報告書では、料理の「美味しさ」だけでなく、見た目の美しさと“チェックイン映え”が若年層にとって欠かせない要素になっていると指摘している。
4時間かけて食べた“インスタ映えディナー”
ホーチミン市在住のビック・フーンさん(27歳)は「友人と夕食をとった際、写真撮影に夢中になり、結局4時間もかかってしまった」と笑う。
「45分で済むつもりが、料理が運ばれるたびに撮影や動画撮りがスタート。見た目を崩すのが惜しかったので、冷めてもなかなか手が付けられずでした。写真を見ると楽しいけど、味は半減でしたね」と話す。
専門家によると、こうした“撮る食文化”はベトナムのオンライン消費文化の一部として定着しているという。
SNSと検索エンジンの連動が後押し
2025年7月から、インスタグラムの公開投稿がGoogle検索結果に表示されるようになったことで、料理写真が新たなマーケティング資源になりつつある。

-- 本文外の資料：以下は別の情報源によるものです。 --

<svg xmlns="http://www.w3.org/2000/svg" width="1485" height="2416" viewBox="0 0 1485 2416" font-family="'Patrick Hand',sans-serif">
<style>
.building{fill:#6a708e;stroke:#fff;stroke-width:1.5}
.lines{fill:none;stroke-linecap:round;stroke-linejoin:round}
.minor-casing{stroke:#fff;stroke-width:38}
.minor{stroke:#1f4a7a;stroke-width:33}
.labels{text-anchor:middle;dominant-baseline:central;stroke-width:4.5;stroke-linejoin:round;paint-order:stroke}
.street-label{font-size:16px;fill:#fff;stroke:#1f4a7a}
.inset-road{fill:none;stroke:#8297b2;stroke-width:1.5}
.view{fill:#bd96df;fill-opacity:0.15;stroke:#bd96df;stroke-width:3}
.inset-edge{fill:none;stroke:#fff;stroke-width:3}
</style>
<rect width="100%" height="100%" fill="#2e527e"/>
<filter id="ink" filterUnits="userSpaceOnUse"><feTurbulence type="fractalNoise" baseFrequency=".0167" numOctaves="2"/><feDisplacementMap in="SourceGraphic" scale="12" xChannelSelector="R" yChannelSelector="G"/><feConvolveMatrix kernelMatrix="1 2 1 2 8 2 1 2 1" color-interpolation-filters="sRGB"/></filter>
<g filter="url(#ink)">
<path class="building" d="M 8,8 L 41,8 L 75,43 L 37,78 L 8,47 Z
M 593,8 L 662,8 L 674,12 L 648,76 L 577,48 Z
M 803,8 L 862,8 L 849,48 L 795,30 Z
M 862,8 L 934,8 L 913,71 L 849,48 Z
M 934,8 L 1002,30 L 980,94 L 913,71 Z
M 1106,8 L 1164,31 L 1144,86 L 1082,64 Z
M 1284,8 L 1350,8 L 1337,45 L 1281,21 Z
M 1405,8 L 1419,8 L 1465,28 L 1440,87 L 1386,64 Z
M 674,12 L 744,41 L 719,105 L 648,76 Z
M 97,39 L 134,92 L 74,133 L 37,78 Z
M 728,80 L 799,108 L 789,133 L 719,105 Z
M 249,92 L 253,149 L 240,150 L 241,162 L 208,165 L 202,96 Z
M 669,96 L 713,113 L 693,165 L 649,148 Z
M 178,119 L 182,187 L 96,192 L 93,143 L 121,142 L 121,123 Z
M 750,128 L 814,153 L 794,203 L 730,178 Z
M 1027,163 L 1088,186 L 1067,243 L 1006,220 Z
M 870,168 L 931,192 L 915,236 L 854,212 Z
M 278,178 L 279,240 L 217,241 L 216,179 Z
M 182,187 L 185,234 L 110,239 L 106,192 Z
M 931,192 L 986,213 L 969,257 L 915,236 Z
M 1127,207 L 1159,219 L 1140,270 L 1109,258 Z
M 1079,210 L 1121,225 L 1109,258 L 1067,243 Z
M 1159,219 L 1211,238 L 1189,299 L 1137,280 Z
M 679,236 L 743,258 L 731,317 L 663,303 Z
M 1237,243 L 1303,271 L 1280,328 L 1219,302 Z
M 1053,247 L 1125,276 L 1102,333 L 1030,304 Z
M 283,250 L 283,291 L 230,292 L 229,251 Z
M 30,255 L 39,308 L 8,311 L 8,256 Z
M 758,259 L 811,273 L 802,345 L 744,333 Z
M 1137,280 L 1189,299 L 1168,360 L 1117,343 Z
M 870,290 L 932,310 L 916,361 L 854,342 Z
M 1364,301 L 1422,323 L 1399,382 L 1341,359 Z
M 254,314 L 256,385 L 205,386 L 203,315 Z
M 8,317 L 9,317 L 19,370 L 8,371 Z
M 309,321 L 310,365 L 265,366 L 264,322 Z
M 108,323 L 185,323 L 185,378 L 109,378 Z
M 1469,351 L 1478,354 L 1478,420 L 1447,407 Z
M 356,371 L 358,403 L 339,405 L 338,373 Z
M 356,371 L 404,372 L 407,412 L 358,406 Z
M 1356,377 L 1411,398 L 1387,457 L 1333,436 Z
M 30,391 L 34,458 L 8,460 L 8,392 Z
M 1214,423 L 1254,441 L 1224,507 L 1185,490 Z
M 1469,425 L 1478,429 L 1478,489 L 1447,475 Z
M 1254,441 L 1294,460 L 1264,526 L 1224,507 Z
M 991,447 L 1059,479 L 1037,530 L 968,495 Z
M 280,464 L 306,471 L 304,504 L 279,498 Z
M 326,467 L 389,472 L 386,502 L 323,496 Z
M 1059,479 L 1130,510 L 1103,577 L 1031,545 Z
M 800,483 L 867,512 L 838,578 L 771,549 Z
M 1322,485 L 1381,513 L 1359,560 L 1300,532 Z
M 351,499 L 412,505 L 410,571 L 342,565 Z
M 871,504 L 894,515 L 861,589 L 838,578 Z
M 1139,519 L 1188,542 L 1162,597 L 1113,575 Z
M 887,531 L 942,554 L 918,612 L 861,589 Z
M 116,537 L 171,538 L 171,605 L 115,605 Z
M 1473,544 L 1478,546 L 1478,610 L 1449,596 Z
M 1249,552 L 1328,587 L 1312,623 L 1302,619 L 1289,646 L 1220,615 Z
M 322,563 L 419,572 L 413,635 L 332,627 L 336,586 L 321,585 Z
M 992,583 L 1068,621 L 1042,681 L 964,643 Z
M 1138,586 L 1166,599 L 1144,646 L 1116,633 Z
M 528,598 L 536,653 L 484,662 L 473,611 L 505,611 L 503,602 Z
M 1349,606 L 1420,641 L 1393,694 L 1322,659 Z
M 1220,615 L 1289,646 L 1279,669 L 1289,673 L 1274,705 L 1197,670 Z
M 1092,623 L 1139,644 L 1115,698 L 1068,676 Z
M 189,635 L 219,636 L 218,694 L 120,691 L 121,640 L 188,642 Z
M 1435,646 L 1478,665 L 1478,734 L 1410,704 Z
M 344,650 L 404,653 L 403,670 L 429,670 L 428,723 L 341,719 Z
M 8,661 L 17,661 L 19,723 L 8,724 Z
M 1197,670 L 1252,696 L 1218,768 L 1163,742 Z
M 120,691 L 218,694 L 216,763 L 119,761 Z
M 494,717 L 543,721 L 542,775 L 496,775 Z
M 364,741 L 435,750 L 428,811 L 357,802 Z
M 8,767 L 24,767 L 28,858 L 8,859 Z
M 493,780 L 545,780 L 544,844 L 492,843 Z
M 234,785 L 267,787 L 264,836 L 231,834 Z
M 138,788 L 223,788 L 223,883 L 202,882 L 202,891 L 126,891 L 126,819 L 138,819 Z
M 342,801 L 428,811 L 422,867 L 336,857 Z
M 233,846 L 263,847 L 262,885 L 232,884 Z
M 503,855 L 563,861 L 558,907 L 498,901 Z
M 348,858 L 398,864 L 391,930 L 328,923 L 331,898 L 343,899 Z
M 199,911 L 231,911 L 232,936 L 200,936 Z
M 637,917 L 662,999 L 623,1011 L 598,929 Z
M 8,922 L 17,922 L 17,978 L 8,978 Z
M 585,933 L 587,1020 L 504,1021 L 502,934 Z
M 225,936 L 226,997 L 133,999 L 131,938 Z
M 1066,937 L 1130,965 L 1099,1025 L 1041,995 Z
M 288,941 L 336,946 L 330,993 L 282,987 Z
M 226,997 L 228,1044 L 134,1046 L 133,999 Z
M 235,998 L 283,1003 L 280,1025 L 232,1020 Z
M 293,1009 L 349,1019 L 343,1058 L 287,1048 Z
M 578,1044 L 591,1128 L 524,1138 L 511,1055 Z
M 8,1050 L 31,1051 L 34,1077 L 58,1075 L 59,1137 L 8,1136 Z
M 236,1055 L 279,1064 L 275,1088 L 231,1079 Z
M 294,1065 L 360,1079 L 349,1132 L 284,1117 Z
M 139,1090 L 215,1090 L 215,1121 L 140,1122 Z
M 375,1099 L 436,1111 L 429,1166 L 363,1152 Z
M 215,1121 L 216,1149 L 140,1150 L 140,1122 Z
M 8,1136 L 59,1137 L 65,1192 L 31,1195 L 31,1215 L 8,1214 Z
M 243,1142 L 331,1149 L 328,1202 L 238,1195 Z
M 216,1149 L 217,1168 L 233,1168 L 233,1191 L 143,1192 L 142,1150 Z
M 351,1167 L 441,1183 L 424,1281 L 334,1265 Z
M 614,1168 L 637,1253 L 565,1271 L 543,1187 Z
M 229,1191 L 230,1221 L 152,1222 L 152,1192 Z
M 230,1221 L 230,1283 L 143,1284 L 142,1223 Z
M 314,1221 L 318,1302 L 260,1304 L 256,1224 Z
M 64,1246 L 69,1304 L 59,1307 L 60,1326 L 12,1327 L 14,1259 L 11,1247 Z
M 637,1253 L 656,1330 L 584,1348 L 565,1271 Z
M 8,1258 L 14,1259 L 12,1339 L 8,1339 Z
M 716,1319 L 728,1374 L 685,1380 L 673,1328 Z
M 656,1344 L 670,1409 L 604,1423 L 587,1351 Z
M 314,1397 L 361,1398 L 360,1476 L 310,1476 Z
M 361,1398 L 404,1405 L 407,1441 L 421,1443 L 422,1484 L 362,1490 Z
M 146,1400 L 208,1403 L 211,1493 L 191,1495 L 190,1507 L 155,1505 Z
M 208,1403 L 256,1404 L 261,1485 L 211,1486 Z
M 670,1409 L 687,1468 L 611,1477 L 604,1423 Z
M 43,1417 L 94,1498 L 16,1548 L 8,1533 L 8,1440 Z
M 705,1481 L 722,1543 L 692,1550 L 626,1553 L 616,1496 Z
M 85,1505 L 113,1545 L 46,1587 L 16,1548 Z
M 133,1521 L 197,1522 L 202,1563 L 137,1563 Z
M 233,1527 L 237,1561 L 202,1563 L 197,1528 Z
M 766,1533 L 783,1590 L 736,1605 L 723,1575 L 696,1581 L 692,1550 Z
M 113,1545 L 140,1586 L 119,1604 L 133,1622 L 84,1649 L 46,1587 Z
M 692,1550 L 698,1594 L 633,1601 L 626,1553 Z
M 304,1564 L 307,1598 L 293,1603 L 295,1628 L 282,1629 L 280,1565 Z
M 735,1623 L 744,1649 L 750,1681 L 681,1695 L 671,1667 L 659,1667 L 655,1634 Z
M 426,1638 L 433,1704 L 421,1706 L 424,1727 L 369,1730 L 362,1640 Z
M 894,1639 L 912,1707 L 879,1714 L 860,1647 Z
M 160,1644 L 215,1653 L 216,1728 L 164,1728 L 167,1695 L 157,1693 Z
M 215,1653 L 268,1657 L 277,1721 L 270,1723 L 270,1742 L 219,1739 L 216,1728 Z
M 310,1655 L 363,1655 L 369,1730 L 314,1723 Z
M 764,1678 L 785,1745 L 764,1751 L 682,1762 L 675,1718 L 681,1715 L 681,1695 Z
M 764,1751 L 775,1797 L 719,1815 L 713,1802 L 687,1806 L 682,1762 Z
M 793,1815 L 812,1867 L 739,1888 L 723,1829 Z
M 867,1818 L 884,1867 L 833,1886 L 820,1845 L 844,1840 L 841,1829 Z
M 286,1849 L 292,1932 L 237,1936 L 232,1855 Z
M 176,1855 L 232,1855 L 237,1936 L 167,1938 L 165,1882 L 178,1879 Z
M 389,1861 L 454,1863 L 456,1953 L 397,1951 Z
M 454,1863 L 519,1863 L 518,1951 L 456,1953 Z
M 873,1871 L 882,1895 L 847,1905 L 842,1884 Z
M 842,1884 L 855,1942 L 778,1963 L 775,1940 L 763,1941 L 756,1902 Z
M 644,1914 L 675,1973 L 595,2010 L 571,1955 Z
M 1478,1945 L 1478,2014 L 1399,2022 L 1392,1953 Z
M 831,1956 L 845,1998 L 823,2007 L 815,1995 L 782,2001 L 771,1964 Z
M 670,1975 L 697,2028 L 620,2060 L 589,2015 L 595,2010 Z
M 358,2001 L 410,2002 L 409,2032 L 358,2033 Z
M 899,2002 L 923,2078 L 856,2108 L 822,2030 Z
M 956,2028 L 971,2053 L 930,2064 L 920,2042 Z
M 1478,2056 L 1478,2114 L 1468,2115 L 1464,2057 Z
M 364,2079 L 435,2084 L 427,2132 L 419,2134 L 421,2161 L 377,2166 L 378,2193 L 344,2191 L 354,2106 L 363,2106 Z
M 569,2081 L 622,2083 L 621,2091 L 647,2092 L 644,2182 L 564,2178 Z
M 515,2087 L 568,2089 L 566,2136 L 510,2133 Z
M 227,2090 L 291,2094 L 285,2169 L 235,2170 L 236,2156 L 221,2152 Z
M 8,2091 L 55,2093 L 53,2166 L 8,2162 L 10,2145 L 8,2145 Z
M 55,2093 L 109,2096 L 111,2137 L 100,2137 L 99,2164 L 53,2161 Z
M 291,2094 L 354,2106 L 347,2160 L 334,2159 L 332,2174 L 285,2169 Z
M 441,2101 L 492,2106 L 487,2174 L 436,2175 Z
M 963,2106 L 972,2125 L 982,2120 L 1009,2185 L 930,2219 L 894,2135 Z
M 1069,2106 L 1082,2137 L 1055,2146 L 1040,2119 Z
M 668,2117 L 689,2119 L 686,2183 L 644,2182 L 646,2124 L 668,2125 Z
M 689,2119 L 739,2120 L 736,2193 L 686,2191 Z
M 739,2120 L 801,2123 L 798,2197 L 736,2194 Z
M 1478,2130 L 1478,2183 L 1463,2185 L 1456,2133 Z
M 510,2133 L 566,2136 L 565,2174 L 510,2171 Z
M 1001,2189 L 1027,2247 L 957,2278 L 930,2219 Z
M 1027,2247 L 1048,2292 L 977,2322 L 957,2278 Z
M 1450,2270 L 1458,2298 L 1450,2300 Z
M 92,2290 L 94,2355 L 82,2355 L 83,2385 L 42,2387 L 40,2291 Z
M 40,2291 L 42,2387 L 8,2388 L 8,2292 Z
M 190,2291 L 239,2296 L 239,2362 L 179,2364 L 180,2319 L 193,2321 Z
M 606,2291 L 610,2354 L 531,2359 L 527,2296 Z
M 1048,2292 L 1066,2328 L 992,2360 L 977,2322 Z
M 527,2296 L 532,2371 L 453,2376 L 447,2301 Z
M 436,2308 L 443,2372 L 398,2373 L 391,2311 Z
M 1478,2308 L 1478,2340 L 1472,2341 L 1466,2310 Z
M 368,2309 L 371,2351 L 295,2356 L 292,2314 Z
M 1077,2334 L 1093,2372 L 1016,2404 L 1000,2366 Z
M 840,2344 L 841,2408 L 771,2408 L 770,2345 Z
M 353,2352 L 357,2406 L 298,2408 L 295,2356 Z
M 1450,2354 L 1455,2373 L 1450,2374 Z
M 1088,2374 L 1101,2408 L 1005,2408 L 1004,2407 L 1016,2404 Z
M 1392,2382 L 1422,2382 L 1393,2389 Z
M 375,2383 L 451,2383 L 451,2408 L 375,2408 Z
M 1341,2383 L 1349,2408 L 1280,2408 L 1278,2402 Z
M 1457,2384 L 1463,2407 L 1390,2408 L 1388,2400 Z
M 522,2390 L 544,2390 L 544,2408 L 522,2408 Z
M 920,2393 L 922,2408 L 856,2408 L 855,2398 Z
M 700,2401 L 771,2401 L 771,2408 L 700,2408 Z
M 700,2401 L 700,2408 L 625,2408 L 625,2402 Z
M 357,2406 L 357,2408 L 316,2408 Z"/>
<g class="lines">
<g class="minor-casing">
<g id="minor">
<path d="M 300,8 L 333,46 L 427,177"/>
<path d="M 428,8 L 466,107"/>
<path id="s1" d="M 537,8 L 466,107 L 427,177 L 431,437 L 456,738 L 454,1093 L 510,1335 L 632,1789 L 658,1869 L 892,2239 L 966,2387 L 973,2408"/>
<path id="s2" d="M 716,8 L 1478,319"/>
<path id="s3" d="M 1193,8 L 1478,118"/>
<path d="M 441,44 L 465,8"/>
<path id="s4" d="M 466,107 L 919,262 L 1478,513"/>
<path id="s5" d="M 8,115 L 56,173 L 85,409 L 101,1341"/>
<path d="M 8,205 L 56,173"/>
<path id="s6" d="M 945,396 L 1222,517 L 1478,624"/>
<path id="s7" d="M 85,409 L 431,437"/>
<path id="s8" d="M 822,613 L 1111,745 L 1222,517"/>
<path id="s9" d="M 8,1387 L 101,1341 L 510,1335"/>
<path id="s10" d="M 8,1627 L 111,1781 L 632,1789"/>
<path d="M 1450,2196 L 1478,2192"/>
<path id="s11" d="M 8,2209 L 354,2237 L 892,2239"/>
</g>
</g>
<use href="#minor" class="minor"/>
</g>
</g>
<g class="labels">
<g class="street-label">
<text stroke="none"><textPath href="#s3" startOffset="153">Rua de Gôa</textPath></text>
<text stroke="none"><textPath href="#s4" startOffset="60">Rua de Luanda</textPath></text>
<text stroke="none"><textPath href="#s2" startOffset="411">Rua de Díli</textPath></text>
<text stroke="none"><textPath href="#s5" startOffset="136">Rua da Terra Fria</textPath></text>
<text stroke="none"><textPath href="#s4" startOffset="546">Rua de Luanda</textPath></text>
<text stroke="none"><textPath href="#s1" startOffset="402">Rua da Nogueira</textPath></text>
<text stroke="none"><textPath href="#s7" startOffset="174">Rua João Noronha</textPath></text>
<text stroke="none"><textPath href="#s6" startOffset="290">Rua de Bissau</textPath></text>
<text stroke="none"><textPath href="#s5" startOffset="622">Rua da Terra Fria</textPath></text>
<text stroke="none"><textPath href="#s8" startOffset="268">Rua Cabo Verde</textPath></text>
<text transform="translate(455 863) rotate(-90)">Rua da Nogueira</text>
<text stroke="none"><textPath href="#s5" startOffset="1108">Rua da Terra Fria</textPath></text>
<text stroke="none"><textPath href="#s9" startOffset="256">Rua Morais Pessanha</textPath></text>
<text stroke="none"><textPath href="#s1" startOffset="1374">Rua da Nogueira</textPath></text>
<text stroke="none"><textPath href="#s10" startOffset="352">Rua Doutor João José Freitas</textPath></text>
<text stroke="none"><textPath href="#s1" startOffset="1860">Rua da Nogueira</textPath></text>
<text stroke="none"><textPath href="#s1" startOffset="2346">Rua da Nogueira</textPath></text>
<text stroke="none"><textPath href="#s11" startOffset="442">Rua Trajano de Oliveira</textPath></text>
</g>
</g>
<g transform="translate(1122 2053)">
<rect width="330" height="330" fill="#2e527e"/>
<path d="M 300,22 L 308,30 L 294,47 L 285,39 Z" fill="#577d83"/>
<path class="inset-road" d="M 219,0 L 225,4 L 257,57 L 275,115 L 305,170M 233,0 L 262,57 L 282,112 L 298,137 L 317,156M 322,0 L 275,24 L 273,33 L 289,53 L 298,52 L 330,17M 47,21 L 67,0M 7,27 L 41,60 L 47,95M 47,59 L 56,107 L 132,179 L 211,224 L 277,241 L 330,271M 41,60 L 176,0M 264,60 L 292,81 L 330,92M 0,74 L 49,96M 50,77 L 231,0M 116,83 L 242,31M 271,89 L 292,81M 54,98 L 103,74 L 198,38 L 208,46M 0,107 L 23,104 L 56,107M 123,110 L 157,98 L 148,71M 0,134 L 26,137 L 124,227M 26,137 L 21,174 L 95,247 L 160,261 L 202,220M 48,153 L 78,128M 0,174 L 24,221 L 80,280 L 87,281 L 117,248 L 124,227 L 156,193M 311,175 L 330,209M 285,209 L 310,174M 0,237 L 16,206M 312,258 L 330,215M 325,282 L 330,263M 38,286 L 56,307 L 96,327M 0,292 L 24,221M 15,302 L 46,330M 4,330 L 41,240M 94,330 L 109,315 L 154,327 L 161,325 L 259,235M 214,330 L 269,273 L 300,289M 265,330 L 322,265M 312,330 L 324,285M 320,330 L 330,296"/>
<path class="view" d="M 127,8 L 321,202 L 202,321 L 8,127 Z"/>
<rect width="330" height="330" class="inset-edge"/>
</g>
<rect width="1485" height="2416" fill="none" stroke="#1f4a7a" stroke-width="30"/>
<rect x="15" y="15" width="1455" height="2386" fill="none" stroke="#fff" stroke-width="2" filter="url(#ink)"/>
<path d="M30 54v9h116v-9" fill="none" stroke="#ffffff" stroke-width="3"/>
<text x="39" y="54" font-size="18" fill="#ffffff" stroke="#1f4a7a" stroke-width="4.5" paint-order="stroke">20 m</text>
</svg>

飲食店や観光業界では、SNSでの拡散を意識した店づくりが進む。店内照明や盛り付けにこだわり、「撮りたくなる一皿」「チェックインしたくなる空間」を整える動きが広がっている。
“撮られる”ための空間設計も
たとえば、ホーチミンのレストラン「An’s Saigon」は「家庭の食卓×アート演出」を融合させた空間を提供。
また、世界トップ100レストランに選ばれた「T.U.N.G Dining」(ハノイ)は、「一皿ごとに物語を語る料理」で知られる。
オーナーシェフのクオン・グエン氏は「高級料理は格式よりも感情を共有するもの。客が店の“物語”を感じ取れることが大切だ」と語る。
ホテルブランドも“映える料理”を競う
マリオット系列のホテルもこうした潮流に乗り、見た目も楽しめるメニュー企画を各地で展開。
シェラトン・フーコックの「Ngon Weeks」や、ビンパール・ランドマーク81の「Pho King with Beef Brisket Roll」など、写真映えを意識した料理が人気を集めている。
SNS上では、#vietnamesefood や #streetfoodVietnam のタグが付いた投稿が急増し、ベトナム料理が“シェア文化”を通じて国際的に広がっている。
※本記事は、各ニュースソースを参考に独自に編集・作成しています。